Blog posting due February 24, 2014:
Summary
In Ch. 4, “National Handwriting
Day,” Baron discusses the holiday, which symbolizes the larger phenomenon of
romanticizing handwriting versus type for its ability to reflect individual
personality. However, Baron then debunks
this idea by describing the mechanical, rote manner in which handwriting was
taught to be as uniform as possible. He
then discusses how typewriting made writing uniform and now we are returning to
handwriting in a different way as computers adopt fonts that look increasingly
similar to handwriting. Ch. 5 begins
with a discussion of one of the earliest writing technologies, writing on
clay. Baron discusses a project in which
students write on clay only to discover that it limits the amount of writing
they can do and the corrections they can make.
Baron then makes the point that typewriters and computers did not allow
for easy correction when they first began.
Ch. 6 discusses the advent of the personal computer and makes the point
that computers first began to replace the calculator, not the typewriter. Computers have been a technology since the
1940s, but it wasn’t until the 1980s that word processing programs were
introduced. Baron ends this chapter
suggesting that the computer eventually overtook the typewriter due to its
affordance of allowing writers to easily revise.
Critique
“The teaching of writing, or
composition, was also rote: students copied model essays as well as model
invoices so that they would internalize the structures used by successful
clerks and authors” (Baron, 2009, p. 56).
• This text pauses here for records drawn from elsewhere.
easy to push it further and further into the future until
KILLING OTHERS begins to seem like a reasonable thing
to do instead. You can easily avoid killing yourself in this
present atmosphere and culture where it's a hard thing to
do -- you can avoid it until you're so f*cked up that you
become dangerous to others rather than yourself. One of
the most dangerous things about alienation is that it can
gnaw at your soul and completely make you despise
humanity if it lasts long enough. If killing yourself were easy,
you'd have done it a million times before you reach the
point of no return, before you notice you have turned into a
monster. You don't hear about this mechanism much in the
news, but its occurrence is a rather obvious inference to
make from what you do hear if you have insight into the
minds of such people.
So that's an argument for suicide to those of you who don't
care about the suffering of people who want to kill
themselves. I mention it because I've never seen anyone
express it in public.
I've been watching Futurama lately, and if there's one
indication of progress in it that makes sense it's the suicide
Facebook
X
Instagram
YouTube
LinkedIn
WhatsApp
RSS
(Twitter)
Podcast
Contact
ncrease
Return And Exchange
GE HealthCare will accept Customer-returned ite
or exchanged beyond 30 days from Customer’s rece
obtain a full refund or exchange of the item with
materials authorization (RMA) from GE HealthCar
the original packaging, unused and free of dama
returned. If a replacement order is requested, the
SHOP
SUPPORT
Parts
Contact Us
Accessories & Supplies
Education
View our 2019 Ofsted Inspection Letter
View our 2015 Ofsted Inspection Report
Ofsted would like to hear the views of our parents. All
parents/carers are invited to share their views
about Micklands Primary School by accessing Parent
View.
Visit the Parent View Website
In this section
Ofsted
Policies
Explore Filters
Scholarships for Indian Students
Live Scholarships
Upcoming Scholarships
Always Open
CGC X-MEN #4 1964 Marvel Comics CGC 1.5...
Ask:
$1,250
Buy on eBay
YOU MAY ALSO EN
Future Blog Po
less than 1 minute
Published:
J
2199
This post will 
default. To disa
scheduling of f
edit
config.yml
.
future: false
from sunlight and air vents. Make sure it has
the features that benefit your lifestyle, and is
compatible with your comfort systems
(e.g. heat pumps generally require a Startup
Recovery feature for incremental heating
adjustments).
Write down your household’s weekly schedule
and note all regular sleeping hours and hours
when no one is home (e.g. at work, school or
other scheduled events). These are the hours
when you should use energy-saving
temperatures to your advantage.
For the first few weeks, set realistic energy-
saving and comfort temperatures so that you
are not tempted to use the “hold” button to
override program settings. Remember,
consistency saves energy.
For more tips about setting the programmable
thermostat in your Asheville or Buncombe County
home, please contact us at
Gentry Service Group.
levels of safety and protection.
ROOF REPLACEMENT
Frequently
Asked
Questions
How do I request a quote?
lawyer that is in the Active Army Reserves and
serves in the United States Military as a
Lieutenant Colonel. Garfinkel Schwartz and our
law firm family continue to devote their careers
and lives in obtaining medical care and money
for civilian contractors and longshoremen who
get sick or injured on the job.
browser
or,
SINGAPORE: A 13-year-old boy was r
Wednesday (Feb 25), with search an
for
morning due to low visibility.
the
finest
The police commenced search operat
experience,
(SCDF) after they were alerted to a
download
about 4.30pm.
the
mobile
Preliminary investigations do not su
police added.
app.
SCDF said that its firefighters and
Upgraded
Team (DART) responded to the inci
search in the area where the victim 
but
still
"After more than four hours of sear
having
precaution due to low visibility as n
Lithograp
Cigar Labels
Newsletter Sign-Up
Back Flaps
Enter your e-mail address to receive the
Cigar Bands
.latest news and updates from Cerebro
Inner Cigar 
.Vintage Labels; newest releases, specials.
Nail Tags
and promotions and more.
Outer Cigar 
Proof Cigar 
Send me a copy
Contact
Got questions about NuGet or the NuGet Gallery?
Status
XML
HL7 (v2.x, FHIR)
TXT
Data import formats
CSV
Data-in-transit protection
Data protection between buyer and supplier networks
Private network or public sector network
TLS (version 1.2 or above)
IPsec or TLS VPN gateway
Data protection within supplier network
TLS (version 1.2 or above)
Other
The dichotomy of handwriting as personal and technology as mechanical was
interesting to me in Chapter 4. This
quotation from Chapter 4 demonstrates the educators labored to make writing mechanical
and that, even though handwriting is perceived as personal, Baron demonstrates
that its goal was to be uniform. Today,
I believe, that rather than making writing mechanical, technology has the
potential to make writing creative and personal. For example through blogging or personal
websites, students can write traditional genres, yet publish the to a
personalized audience and combine text with images and audio to make writing
more of a creative, multimodal design process.
Connection
In Chapter 6, Baron discusses how
technology today has affected the way we write, transitioning what was once
very personal into a public act. In
education, research has shown that this public nature of digital writing is
often engaging for students. Because of
the authenticity of having a real audience other than their teacher in online
environments, students are often more engaged in digital than traditional
writing. However, I wonder if anything
is lost due to the publicity of this audience.
Does writing lose any of its positive qualities, such as honesty or
reflection, when it is published for more public than private audiences?